The Hittites: a forgotten people rediscovered

The Hittites were a people who, although mentioned in the Bible, were virtually unknown until the late 19th and early 20th century.

Early in the 20th century, German archeologists came upon an imposing site called Boghazkoy, on central Turkey’s Anatolian plateau, in the bend of the Halys River. It has been continuously excavated ever since, with minor interruptions during the two world wars.

We now know that the major phases of Hittite power occurred in the second millennium BCE during the Middle and Late Bronze Ages, and were divided into the Old and New Hittite Kingdoms. The Old Hittite Kingdom flourished in the first half of the second millennium, while the New Kingdom was a major power in the Near East from 1420 until 1200 BCE during the Late Bronze Age.

We first hear of the Hittites from documents found in the Old Assyrian trading colony of Kanesh, modern Kultepe, in southeastern Turkey, circa 1750 BCE. They quickly rose to become a major power in the region, and one of their kings, Mursilis I, sacked Babylon in a lightning raid, either in 1590 or 1550 BCE (depending on which chronology one uses), bringing to an end the city’s first dynasty, made famous by the well-known Hammurabi. There seems to be evidence that Mursilis himself was murdered upon his return home. It was an act that plunged the Hittite kingdom into almost two centuries of chaos.
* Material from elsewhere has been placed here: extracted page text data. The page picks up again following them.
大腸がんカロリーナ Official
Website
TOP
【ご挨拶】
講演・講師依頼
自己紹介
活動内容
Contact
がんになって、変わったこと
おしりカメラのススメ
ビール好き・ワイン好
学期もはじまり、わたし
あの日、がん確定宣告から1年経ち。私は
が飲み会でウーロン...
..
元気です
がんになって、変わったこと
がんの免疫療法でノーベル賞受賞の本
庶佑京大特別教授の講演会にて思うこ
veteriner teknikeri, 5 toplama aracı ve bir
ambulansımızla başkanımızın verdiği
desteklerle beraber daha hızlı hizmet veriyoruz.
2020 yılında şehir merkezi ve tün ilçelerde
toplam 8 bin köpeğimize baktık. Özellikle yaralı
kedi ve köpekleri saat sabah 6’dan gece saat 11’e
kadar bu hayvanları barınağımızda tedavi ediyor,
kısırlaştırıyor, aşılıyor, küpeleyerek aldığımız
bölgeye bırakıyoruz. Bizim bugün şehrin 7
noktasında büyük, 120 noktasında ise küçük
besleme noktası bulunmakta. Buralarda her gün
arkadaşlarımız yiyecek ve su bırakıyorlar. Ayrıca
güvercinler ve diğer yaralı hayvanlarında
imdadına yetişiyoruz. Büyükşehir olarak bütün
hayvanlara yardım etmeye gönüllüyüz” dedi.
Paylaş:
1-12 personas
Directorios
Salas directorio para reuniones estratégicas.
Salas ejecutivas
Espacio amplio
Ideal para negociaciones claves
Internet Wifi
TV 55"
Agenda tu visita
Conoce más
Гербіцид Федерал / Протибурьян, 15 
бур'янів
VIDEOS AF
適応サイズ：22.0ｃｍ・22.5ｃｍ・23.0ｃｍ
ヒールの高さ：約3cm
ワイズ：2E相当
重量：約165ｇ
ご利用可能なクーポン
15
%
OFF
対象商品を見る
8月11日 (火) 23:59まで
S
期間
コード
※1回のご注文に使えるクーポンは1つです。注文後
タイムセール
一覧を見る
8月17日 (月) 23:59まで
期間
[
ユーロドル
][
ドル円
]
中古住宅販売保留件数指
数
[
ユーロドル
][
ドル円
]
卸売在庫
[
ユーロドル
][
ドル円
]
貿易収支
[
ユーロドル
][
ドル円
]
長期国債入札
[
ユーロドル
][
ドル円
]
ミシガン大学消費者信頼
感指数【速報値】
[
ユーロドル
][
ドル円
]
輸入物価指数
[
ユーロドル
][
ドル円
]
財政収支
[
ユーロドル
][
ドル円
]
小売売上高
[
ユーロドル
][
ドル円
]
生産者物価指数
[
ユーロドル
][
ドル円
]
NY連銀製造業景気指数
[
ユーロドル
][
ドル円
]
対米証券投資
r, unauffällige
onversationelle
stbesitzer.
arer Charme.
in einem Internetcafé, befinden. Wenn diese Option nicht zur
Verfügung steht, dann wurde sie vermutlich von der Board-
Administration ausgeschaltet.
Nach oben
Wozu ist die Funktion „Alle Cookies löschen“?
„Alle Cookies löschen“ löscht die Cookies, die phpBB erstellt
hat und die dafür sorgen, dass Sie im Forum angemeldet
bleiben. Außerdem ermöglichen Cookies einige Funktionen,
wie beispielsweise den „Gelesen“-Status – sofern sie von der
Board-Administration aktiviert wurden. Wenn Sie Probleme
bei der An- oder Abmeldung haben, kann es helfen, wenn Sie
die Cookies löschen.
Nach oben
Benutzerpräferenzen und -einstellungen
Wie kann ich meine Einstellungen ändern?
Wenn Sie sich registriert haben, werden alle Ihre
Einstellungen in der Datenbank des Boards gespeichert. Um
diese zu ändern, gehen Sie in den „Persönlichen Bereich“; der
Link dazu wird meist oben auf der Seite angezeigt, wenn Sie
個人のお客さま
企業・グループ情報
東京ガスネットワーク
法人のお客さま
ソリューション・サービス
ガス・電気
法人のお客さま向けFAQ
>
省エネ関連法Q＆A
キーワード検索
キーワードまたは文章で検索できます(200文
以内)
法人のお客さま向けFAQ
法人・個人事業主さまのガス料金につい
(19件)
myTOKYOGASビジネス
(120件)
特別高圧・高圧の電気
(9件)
It was during the next phase of their history, New Kingdom, that the Hittites would become major players in the history of the Ancient Near East. This was the period that the renowned American Egyptologist, James Henry Breasted, called the First International Age. It’s represented by the large cache of tablets found at the court and capital of the heretic Pharaoh Amenhotep IV, better known as Akhenaten. These documents are known as the Amarna tablets, named after the modern Egyptian site, Tell el Amarna, where they were discovered.

One of the Hittite princes almost became pharaoh of Egypt when the widow of the famous Tutankhamun (Akhenaten’s successor), Ankhesenamun, asked the Hittite king to send her one of his sons to marry. However, there seems to be evidence that he was murdered on his way to Egypt.

The Hittites would have a chance for revenge at the Battle of Kadesh, circa 1274 BCE, when they fought Ramses II. It’s the only ancient battle for which we have two accounts, both the Egyptian and the Hittite. Each side claimed a victory, but it would seem that the Hittites did better since Egypt virtually withdrew from Syria after the battle.

Afterward, both sides drew up a peace treaty, of which we also have two copies. It would be one of the last bouts of glory for the two empires, as they were about to be engulfed by the mass migrations and population displacements at the end of the Bronze Age, circa 1200-1150 BCE. It was these upheavals that would bring Israel to the former Egyptian province of Canaan.